§ Work order 1
Give every Ohio Revised Code section cited in the appeals opinion, in the order each first appears.
§ Work order 2
Reproduce the part of the appeals opinion starting with "Rendered on August" and going on through "Attorney for Plaintiff-Appellee.".
START Source passage
Court of Appeals of Ohio, Second District, Champaign CountyAug 27, 2010
No. 09CA19 (Ohio Ct. App. 2010)

No. 09CA19.

Rendered on August 27, 2010.

Criminal Appeal from Common Pleas Court, T.C. Case No. 08CR232.

Nick A. Selvaggio, Pros. Attorney, Atty. Reg. No. 0055607, Attorney for Plaintiff-Appellee.

Andrea G. Ostrowski, Atty. Reg. No. 0075318, Attorney for Defendant-Appellant.


{¶ 1} Defendant, Larry Mapes, appeals from his conviction and sentence for abduction and felonious assault.

{¶ 2} As a result of several physical altercations with his wife over a period of time, Defendant was indicted on four counts of abduction, R.C. 2905.02(A)(2), felonies of the third degree, four counts of aggravated menacing, R.C. 2903.21, misdemeanors of the first degree, and two counts of felonious assault, R.C. 2903.11(A)(2), felonies of the second degree. A three year firearm specification, R.C. 2941.145, was attached to the abduction and felonious assault charges. Competency and sanity evaluations were ordered by the trial court at Defendant's request. Subsequently, Defendant accepted the State's offer and entered guilty pleas pursuant to North Carolina v. Alford (1970), 400 U.S. 25, 91 S.Ct. 160, 27 L.Ed. 2d 162, to counts one and two, abduction, and counts six and nine, felonious assault. In exchange, the State dismissed the other charges and the firearm specifications. The trial court accepted Defendant's pleas and found him guilty.
END Source passage
START Data shown
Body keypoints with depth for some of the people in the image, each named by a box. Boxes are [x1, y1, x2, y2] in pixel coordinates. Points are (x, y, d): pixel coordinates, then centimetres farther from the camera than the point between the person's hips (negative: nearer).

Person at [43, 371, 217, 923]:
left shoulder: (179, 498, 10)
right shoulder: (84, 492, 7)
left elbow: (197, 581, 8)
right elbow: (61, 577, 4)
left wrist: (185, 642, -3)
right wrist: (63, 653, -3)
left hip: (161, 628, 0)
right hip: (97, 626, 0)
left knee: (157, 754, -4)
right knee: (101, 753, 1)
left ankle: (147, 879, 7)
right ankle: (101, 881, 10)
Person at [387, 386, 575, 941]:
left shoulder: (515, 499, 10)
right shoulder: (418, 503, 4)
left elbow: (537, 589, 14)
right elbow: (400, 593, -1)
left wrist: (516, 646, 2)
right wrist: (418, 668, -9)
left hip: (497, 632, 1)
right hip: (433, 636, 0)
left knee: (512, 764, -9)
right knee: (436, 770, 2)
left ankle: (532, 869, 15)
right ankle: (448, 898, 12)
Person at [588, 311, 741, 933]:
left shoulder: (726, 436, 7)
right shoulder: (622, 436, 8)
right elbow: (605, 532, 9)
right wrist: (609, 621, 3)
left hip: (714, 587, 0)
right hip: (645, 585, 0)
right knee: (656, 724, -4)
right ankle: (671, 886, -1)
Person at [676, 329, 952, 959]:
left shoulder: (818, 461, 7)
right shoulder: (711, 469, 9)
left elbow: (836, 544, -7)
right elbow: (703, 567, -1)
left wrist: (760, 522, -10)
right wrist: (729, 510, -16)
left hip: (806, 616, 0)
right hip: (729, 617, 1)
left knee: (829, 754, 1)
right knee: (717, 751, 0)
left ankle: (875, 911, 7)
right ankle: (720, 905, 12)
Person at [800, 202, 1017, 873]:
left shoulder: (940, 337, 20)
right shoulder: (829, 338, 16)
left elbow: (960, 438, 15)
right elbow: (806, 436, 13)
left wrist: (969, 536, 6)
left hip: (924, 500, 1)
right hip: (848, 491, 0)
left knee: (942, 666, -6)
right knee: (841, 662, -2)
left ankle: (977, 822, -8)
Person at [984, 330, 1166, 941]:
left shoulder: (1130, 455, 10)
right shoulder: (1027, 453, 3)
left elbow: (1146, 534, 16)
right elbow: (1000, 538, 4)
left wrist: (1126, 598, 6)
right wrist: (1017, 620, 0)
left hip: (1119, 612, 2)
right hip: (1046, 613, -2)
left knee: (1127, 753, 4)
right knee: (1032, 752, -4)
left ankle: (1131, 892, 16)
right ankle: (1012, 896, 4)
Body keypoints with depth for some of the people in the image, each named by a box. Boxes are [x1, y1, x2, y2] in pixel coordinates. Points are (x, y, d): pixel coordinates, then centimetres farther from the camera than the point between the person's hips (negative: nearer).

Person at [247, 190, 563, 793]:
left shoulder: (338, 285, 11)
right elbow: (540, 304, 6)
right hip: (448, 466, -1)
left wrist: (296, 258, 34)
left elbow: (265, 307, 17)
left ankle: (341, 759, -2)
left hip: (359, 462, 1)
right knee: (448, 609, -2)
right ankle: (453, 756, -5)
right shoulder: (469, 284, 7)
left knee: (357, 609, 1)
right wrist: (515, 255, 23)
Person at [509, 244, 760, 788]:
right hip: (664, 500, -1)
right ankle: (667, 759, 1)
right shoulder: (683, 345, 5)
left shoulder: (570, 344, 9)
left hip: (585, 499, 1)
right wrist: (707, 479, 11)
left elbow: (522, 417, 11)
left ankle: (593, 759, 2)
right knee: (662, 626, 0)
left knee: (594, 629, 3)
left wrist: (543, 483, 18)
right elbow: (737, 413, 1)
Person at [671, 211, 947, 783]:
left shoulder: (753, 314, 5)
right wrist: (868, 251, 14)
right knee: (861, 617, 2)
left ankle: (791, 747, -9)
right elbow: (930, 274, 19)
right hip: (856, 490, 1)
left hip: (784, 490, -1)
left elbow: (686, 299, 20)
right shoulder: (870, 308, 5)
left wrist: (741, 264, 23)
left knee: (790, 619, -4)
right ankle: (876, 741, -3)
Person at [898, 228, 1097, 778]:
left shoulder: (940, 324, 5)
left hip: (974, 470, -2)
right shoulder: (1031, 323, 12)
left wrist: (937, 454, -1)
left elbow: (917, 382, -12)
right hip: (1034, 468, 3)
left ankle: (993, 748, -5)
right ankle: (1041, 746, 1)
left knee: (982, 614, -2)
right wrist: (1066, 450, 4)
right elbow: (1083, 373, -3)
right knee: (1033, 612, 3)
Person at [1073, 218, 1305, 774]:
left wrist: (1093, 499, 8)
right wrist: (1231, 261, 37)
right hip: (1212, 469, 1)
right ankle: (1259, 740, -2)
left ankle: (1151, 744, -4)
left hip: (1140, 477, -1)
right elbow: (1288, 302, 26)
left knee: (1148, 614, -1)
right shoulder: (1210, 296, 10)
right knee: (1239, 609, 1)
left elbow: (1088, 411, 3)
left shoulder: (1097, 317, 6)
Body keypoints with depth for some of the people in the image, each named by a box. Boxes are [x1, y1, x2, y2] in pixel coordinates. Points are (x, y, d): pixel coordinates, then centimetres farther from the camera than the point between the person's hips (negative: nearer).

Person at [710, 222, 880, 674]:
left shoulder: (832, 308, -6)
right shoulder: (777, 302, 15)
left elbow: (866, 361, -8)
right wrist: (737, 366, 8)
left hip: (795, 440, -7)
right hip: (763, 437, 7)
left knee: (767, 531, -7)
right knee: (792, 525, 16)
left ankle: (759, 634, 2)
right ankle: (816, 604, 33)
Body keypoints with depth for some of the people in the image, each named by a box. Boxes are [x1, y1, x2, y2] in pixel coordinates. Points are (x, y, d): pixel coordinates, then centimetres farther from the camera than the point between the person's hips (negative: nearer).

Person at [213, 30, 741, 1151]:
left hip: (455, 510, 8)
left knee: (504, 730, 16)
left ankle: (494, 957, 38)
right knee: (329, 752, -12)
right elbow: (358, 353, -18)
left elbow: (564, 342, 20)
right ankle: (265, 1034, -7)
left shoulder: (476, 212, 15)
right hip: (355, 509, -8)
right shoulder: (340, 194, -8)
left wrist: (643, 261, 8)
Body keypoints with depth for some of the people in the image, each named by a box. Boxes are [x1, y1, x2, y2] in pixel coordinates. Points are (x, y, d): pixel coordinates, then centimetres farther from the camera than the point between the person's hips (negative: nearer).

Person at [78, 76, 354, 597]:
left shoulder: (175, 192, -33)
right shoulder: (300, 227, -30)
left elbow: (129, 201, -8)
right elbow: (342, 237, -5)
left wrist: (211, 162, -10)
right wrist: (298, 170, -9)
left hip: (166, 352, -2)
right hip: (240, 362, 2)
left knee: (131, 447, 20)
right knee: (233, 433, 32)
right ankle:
END Data shown
§ Written answer 1
R.C. 2905.02(A)(2), R.C. 2903.21, R.C. 2903.11(A)(2), R.C. 2941.145

§ Written answer 2
Rendered on August 27, 2010.

Criminal Appeal from Common Pleas Court, T.C. Case No. 08CR232.

Nick A. Selvaggio, Pros. Attorney, Atty. Reg. No. 0055607, Attorney for Plaintiff-Appellee.